2) data were generated by RNA-sequencing experiments (RNA-seq);

c) Peripheral human blood or mononuclear cell samples (PBMCs) were collected from patients during the acute phase of SARS-CoV-2 infection and were associated with descriptive data for COVID-19 severity.

They obtained 358 public human transcript samples from three independent RNA-seq studies of the Comprehensive Gene Expression (GEO) database. Furthermore, the researchers subjected these samples to a specialized data processing workflow called the Automated Repeatable Modular Workflow for Preprocessing and Differential Analysis of RNA-seq (ARMOR) data to determine gene expression in each patient. This process used salmon to assign the reads to the human genome reference transcript set of construct 38 (GRCh38).

Similarly, they used edgeR to calculate differential gene expression (DGE) from read numbers; Finally, they used the camera to calculate Gene Ontology (GO) terms from the list of gene identifiers produced by edgeR. Shifting z-Score normalized salmon counts for each gene in each GEO sample.

Finally, the team trained a machine-learning algorithm on read count data to determine which genes could best separate patient samples based on COVID-19 severity and produce a list of genes based on Gini impurity values ​​that measure entropy. Transcripts from genes with greater Gini Impurity values ​​represent genes that can accurately predict COVID-19 phenotype.

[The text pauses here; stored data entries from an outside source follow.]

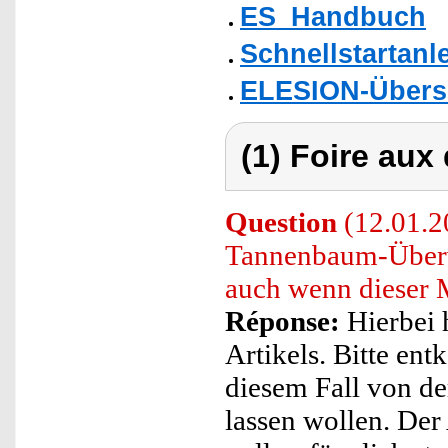
ES_Handbuch
Schnellstartanl
ELESION-Übers
(1) Foire aux
Question
(12.01.2
Tannenbaum-Überwu
auch wenn dieser M
Réponse:
Hierbei 
Artikels. Bitte en
diesem Fall von der
lassen wollen. Der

Study samples were assigned high or low intensities and processed to obtain quality trimmed readings that were mapped to the human version to calculate DEG levels. Overall, the authors identified 8176 important DEGs, the most important of which are aspartate beta hydroxylase (ASPH), chromosome 5 open reading frame 30 (C5orf30), ​​diacylglycerol kinase eta (DGKH), and solute carrier family 26 (SLC26A6).

GO enrichment yielded 90 significant GO terms, including apoptosis, immune response and I-kappaB kinase/NF-kappaB signaling. Furthermore, the authors evaluated the intracellular signaling pathways that were best represented by DEGs using the signaling pathway effect analysis algorithm. The analysis showed nine signaling pathways that were significantly affected by the severe COVID-19 virus. Of these nine pathways, five were directly associated with T-cell receptor (TCR) signaling, while the sixth described zeta-chain-associated protein kinase 70 (Zap70); Significantly, all six pathways remained inhibited during severe COVID-19.

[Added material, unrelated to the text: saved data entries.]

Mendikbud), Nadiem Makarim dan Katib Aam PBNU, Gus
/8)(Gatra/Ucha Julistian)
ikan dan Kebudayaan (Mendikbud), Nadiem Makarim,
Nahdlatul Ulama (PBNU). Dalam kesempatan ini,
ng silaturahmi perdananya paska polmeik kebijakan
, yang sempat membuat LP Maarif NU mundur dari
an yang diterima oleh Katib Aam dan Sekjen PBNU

The team built a table containing all the transcripts from each gene and the readout mapping data was represented as tables and rows, respectively, to generate a receiver operator characteristic (ROC) curve. The authors noted an area under the curve (AUC) of 96.6% across all transcripts, indicating that the host transcriptional response contributed to the severity of COVID-19.

The AUC of six genes with the highest genotype-deficient values ​​was 94.3%. The analysis quantified a pooled AUC of 89.8% for the top DEGs, GIMAP7 and S1PR2. Furthermore, the mean and read counts for both of these genes were almost three times higher in the samples with low risk of COVID-19.


A previous study on SARS-CoV-2 transcriptional biomarkers identified the GIMAP7 gene; However, it did not classify it as a top biomarker. The current study approach allowed the researchers to discover the direction of the GIMAP7 and S1PR2 genes. Furthermore, the study results illustrate the ups and downs of the genetic regulation that characterizes each COVID-19 patient in a more diverse population.

Future studies should investigate whether these biomarkers are still consistently predictive of infection severity in patients infected with the latest SARS-CoV-2 variants, such as Omicron. Also, additional trials are required to confirm whether the study results can be replicated in samples of patients of different ages and risk groups. However, the study devised a predictive test that could contribute to triage efforts of patients at higher risk of severe COVID-19 and help reduce the burden on hospital resources globally.

*Important note

medRxiv It publishes preliminary scientific reports that have not been peer-reviewed and therefore should not be considered conclusive, guide clinical practice/health-related behaviour, or be treated as established information.


Leave a Reply

Your email address will not be published.